TASK DESCRIPTION: Give every entry again, word for word and in full.

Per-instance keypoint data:
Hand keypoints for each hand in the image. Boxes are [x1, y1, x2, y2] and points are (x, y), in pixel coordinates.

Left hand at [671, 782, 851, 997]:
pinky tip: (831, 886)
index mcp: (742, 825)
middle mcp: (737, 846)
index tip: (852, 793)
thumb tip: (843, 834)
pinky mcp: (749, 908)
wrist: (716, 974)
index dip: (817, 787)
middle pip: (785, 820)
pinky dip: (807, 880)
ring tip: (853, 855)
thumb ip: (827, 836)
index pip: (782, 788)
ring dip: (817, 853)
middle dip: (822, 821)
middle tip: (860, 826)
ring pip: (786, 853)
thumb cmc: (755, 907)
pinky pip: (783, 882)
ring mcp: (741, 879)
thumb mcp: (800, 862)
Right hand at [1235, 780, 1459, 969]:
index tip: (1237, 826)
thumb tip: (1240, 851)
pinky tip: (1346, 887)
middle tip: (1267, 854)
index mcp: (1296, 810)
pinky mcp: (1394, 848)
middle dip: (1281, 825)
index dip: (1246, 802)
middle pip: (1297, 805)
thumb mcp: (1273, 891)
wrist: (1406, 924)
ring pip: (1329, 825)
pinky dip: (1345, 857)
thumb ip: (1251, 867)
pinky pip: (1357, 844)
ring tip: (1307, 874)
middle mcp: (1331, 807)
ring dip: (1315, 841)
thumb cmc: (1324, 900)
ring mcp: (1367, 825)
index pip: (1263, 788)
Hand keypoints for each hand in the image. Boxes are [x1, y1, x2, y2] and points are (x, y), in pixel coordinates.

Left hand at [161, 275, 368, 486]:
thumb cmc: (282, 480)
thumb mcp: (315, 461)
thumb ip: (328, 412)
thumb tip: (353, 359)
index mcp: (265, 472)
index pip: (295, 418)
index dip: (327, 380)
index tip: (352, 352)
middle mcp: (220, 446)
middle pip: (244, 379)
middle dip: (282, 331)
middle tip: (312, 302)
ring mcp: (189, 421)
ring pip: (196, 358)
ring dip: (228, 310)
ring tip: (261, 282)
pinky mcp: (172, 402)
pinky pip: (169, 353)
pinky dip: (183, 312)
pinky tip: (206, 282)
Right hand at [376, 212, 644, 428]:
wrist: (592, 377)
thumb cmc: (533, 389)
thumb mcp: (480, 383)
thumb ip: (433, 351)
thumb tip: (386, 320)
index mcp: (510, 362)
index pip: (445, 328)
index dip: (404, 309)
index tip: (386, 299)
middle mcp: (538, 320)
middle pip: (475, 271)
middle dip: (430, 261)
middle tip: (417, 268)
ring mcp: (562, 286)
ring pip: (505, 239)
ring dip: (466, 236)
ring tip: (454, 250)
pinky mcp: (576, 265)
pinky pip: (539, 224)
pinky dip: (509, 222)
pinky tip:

OUTPUT OF THE TASK:
Hand keypoints for each hand in the image. Boxes are [x1, y1, x2, y2] and points are (x, y), in pixel coordinates.

Left hand at [671, 782, 851, 997]:
pinky tip: (831, 886)
index mcp: (742, 825)
middle mcp: (737, 846)
index tip: (852, 793)
thumb tip: (843, 834)
pinky mcp: (749, 908)
wrist: (716, 974)
index dip: (817, 787)
middle pip: (785, 820)
pinky dip: (807, 880)
ring tip: (853, 855)
thumb ip: (827, 836)
index pip: (782, 788)
ring dip: (817, 853)
middle dip: (822, 821)
middle tip: (860, 826)
ring pip: (786, 853)
thumb cmc: (755, 907)
pinky pip: (783, 882)
ring mcp: (741, 879)
thumb mcp: (800, 862)
Right hand at [1235, 780, 1459, 969]:
index tip: (1237, 826)
thumb tip: (1240, 851)
pinky tip: (1346, 887)
middle tip: (1267, 854)
index mcp: (1296, 810)
pinky mcp: (1394, 848)
middle dip: (1281, 825)
index dip: (1246, 802)
middle pip: (1297, 805)
thumb mcp: (1273, 891)
wrist: (1406, 924)
ring pip: (1329, 825)
pinky dip: (1345, 857)
thumb ip: (1251, 867)
pinky pip: (1357, 844)
ring tip: (1307, 874)
middle mcp: (1331, 807)
ring dip: (1315, 841)
thumb cmc: (1324, 900)
ring mcp: (1367, 825)
index pip: (1263, 788)
Hand keypoints for each hand in the image. Boxes are [x1, y1, x2, y2] and points are (x, y), in pixel coordinates.

Left hand at [161, 275, 368, 486]:
thumb cmc: (282, 480)
thumb mcp: (315, 461)
thumb ip: (328, 412)
thumb tip: (353, 359)
index mcp: (265, 472)
index pip: (295, 418)
index dip: (327, 380)
index tip: (352, 352)
middle mcp: (220, 446)
middle pip: (244, 379)
middle dip: (282, 331)
middle tip: (312, 302)
ring mcp: (189, 421)
ring pip: (196, 358)
ring dip: (228, 310)
ring tip: (261, 282)
pinky mcp: (172, 402)
pinky pip: (169, 353)
pinky dip: (183, 312)
pinky tip: (206, 282)
Right hand at [376, 212, 644, 428]:
wrist: (592, 377)
thumb cmc: (533, 389)
thumb mcp: (480, 383)
thumb ip: (433, 351)
thumb tip: (386, 320)
index mcp: (510, 362)
index pip: (445, 328)
index dip: (404, 309)
index tip: (386, 299)
middle mcp: (538, 320)
middle pip: (475, 271)
middle dip: (430, 261)
middle tip: (417, 268)
ring mcp: (562, 286)
ring pip: (505, 239)
ring dip: (466, 236)
ring tip: (454, 250)
pinky mcp: (576, 265)
pinky pip: (539, 224)
pinky dip: (509, 222)
pinky tip:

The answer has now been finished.